Given passage.
--- START ---

The Rise of Europe’s “Super-Scale Ups”

William Stevens - CEO, Tech Tour & James Burnham - Strategic Adviser, Tech Tour

 

Since the start of the decade, and with little in the way of public attention, something remarkable has happened across Europe: a new generation of high impact, world leading innovative companies has not just been born, but have grown rapidly into international businesses.

 

These companies, which cover a multitude of sectors, backed by venture capital funds, are powering a virtuous circle of growth that both enables societal transformation and takes advantage of it. Through the Tech Tour Growth 50 we shine a light on this success.

 

Tech Tour Growth 50 companies are understandably strong in areas where Europe excels, and where companies are becoming world leaders. These include B2B software and services, the Internet of Things, Cybersecurity, Healthtech and Fintech.

--- END ---

[Records from a data collection]
--- START ---

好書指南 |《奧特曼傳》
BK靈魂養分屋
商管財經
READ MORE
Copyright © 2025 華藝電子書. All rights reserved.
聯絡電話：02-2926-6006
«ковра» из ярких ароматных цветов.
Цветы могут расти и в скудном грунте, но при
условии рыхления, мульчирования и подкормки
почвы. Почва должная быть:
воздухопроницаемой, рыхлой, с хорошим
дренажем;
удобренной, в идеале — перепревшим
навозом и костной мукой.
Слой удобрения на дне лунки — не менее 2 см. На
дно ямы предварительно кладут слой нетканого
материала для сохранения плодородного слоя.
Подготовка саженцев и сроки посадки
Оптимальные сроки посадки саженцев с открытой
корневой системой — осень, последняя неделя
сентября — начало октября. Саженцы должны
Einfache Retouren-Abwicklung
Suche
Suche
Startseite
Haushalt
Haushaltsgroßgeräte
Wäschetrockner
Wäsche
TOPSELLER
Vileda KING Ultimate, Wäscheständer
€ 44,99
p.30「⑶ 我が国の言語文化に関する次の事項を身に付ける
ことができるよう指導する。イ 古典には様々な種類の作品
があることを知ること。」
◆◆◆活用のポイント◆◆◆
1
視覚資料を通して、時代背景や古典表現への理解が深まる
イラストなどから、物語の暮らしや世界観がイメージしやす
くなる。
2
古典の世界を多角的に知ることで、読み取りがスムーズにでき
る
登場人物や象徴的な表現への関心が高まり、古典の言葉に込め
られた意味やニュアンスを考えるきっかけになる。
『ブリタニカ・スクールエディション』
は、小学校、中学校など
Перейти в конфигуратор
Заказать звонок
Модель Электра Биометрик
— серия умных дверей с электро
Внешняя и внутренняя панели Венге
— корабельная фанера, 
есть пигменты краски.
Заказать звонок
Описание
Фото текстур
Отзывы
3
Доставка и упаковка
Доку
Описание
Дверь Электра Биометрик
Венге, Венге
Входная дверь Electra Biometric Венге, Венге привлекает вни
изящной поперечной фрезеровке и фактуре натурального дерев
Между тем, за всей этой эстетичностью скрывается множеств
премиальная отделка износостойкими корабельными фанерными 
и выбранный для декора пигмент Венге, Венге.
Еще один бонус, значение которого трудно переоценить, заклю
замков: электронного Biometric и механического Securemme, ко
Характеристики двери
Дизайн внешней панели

--- END ---

Problem 1. Repeat everything in the article on Europe's super-scale ups from "These companies, which" down to "Healthtech and Fintech.".
Problem 2. According to the article on Europe's super-scale ups, in which areas are Tech Tour Growth 50 companies strong?
Problem 3. Write the next part of the article on Europe's super-scale ups, picking up after its final sentence.
The listing comes from a separate source.

Result 1.
These companies, which cover a multitude of sectors, backed by venture capital funds, are powering a virtuous circle of growth that both enables societal transformation and takes advantage of it. Through the Tech Tour Growth 50 we shine a light on this success.

 

Tech Tour Growth 50 companies are understandably strong in areas where Europe excels, and where companies are becoming world leaders. These include B2B software and services, the Internet of Things, Cybersecurity, Healthtech and Fintech.

Result 2. B2B software and services, the Internet of Things, Cybersecurity, Healthtech and Fintech.

Result 3.
These “super-scale ups” have the clear potential to become Europe’s next “unicorns” – private tech companies that have a valuation over $US 1 billion. And outside of their common financial metrics many are backed by European venture capital firms that have already helped build unicorn companies or individual “super angels” and unicorn founders such as Charles Dunstone (Carphone Warehouse) backing Nutmeg, William Reeve (Love Film) and Murray Salmon (Net-a-Porter) backing Secret Escapes and Oleg Tscheltzoff (Fotolio) backing CarPrice.

 

In the Tech Tour “super-scale ups” universe we identified 284 European companies, versus 833 in North America. So Europe still lags, but considering venture backed companies as a whole in the US raised 5x the amount of capital than their European counterparts in 2017, with the US having approximately 3x the number of “super-scale ups”, the outlook for European companies is strong.

 

Europe, however, is actually creating less unicorns, while the number of super-scale ups is increasing. In 2015 Tech Tour identified 121 European super-scale ups and in the same year 10 unicorns were born, in 2017 with 284 European super-scale ups only 5 companies hit unicorn status. In the US 27 unicorns came into existence in 2017, and in China there were 22 unicorns from a base of just 181 super-scale ups2 . And while being a unicorn isn’t always everything, their emergence can serve as a useful proxy to look across the relative success of regions.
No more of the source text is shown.